Neyse ki bu gidişe dur diyen girişimler var. Bunlardan ilki Banu Binbaşaran ve Burcu Meltem Arık’ın kurduğu Doğa Oyunları Evi. Doğayla yeniden oyun arkadaşı olabilmek amacıyla yola çıkan ikili, sosyal medya üzerinden her mevsim, ‘Doğa Arkadaşımın Kutusu’ adını verdikleri oyun için davette bulunuyor. Çocuklar, yetişkinler ve sınıflar olmak üzere üç kategoride oynanan oyun, www.dogaoyunlarievi.org internet sitesi üzerinden gerekli formun doldurulmasıyla başlıyor. Başvurular tamamlandıktan sonra mail kutunuza eşleştiğiniz oyuncunun bilgileri düşüyor. Ardından bahçenizde, parklarda, doğal alanlarda yürüyüşler yapıyor, bu yürüyüşlerde topladığınız 15 farklı doğa hazinesinden oluşan kutuyu, yazdığınız mektupla birlikte arkadaşınıza yolluyorsunuz.
TEK KURAL DOĞAL OLMASI
Kutuya taş, yaprak, kozalak, at kestanesi, tüy gibi pek çok doğa hazinesi koyabilirsiniz. Tek kural, hazırladığınız kutunun oyunun ruhuna uygun bir şekilde doğal olması. Bu sebeple doğa hazinenizi mümkünse elinizdeki bir kutuyla, plastik ve cam kullanmadan, doğanın her bir parçasına saygı göstererek hazırlamanız gerekiyor. Ağaçtan yaprak, dalından çiçek koparmadan, canlı ve özellikle endemik türlere zarar vermeden, çürüyebileceğinden yaş sebze, meyve, bitki kullanmadan... Önemli olan, oyunu fırsat bilip mümkün olduğunca doğada olmanız ve özenli bir kutu hazırlamanız.
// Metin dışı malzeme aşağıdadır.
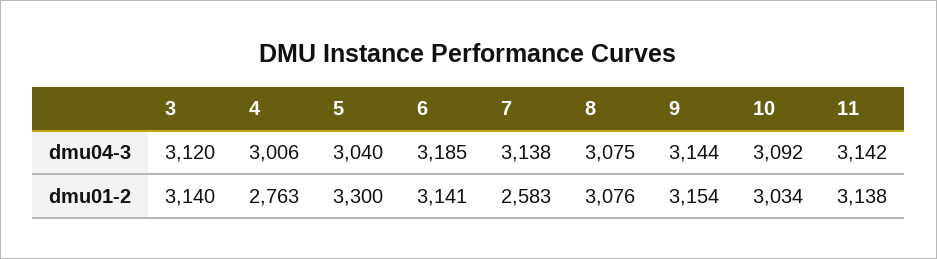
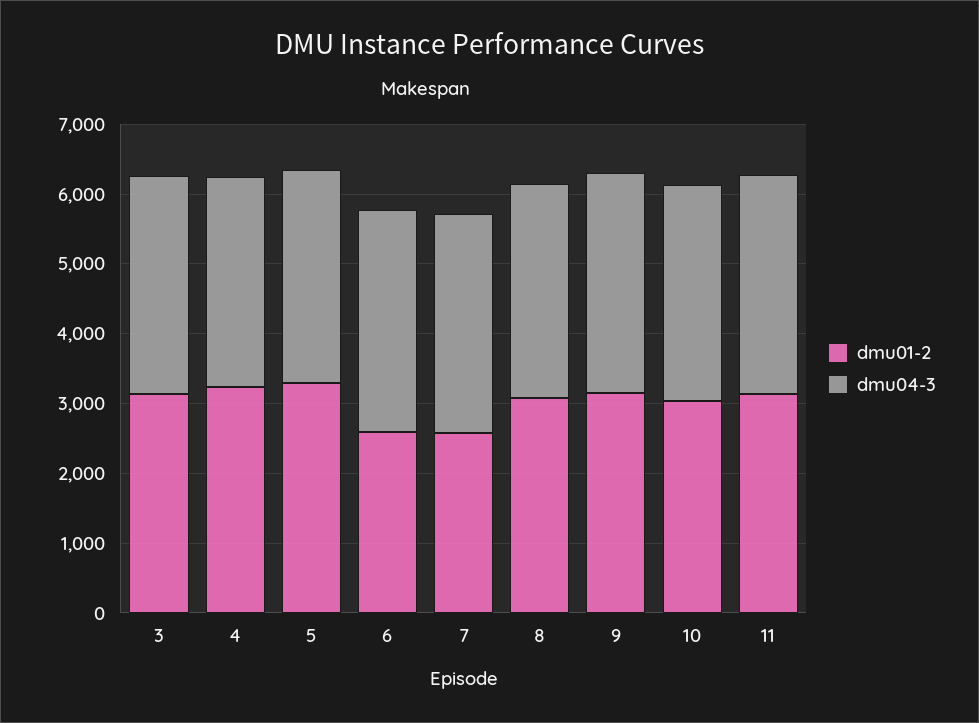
dmu01-2, 4: 2763 -> 3200
dmu01-2, 6: 3141 -> 2600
Kent içindeki bir park, yakınınızdaki bir doğal alan, sokağınız, bahçeniz, balkonunuz, işe giderken yürüdüğünüz yol... Doğa her yerde. Oyuna dahil olduktan sonra doğa hazinelerinin aslında hep yanıbaşınızda olduğunu fark edeceksiniz. Sonbahar oyunu geçtiğimiz ay tamamlandı. Kendiniz, çocuklarınız için ya da belki öğrencilerinizle birlikte oyuna dahil olmak isterseniz, kış mevsimi oyunu 21 Aralık’ta başlayacak. Doğa Oyunları Evi’ni sosyal medya hesaplarından takip edebilirsiniz. Sınırlı kontenjan birkaç saat içinde dolduğundan elinizi çabuk tutmanızı öneririm.
HAYDİ ÇEMBER ÇEVİRMEYE
Verdiğiniz herhangi bir hizmet karşılığında zaman kazanıyor, kazandığınız zamanları kumbaranızda biriktiriyor ve bu zamanları kullanarak ihtiyaç duyduğunuz bir hizmeti satın alabiliyorsunuz. Örneğin, verdiğiniz iki saatlik matematik dersi sonucunda bir kişiden iki saat çeviri hizmeti, ya da farklı kişilerden birer saat tadilat hizmeti ve yoga dersi alabiliyorsunuz.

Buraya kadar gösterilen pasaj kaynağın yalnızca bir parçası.